---- Supplied material
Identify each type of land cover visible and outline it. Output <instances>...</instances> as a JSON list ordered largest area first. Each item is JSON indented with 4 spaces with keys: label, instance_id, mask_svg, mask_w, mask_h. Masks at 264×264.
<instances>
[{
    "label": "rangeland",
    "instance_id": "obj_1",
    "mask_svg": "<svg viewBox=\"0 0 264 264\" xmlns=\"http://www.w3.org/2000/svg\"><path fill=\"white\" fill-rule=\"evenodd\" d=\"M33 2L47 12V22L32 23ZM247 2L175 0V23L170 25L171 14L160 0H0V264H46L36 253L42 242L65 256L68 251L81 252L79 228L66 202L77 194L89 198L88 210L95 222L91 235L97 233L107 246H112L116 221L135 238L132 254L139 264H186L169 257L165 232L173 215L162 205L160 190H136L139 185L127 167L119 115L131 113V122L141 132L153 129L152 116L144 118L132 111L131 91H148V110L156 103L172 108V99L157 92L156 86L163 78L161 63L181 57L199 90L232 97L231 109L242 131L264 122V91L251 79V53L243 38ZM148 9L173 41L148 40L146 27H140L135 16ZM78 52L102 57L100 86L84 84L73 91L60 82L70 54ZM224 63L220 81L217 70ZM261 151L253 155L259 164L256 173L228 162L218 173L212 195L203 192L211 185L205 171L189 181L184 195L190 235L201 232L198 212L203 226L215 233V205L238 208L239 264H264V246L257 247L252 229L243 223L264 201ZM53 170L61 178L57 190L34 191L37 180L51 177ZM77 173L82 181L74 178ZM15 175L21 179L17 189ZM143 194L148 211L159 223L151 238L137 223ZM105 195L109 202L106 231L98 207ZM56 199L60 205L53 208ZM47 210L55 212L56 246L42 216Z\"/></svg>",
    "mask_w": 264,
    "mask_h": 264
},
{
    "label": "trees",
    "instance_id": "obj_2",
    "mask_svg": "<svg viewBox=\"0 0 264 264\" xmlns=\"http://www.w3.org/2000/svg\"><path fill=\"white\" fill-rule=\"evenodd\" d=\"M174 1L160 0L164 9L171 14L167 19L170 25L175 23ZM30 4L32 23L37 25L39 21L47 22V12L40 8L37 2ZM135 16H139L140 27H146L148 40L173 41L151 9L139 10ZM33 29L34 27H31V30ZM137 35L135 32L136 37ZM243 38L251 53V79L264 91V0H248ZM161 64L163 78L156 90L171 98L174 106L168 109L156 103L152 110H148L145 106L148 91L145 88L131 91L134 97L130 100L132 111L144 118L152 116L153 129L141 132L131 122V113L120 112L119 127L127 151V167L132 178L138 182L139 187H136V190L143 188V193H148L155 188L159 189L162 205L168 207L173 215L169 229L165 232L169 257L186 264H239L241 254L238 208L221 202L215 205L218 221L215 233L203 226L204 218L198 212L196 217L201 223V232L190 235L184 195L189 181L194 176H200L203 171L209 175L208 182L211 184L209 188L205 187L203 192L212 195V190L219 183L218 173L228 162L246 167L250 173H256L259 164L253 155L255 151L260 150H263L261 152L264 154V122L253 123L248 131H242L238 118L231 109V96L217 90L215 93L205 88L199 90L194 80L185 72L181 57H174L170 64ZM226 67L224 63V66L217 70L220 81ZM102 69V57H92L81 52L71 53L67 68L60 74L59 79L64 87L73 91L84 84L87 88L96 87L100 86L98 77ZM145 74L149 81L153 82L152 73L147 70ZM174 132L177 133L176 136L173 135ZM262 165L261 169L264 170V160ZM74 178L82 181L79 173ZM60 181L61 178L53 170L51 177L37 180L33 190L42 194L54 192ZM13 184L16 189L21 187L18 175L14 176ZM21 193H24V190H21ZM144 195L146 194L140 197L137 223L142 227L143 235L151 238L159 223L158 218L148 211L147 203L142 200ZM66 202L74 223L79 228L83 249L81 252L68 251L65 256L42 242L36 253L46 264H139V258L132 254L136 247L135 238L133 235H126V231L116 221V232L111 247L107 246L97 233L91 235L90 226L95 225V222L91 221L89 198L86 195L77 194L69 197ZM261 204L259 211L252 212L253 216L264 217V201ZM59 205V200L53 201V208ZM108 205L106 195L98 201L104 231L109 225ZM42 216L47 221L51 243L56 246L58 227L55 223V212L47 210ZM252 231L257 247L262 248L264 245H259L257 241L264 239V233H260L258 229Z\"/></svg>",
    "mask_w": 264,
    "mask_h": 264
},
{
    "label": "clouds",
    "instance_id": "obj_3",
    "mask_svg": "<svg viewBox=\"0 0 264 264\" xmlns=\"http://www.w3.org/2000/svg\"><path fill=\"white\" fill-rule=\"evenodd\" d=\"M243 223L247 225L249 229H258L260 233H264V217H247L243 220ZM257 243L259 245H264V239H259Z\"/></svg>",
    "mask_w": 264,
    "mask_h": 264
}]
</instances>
--------
Instructions to follow
List each line of the material above that contains the string "label".

Solved problem
Identify each type of land cover visible and outline it. Output <instances>...</instances> as a JSON list ordered largest area first. Each item is JSON indented with 4 spaces with keys: label, instance_id, mask_svg, mask_w, mask_h. Masks at 264×264.
    "label": "rangeland",
    "label": "trees",
    "label": "clouds",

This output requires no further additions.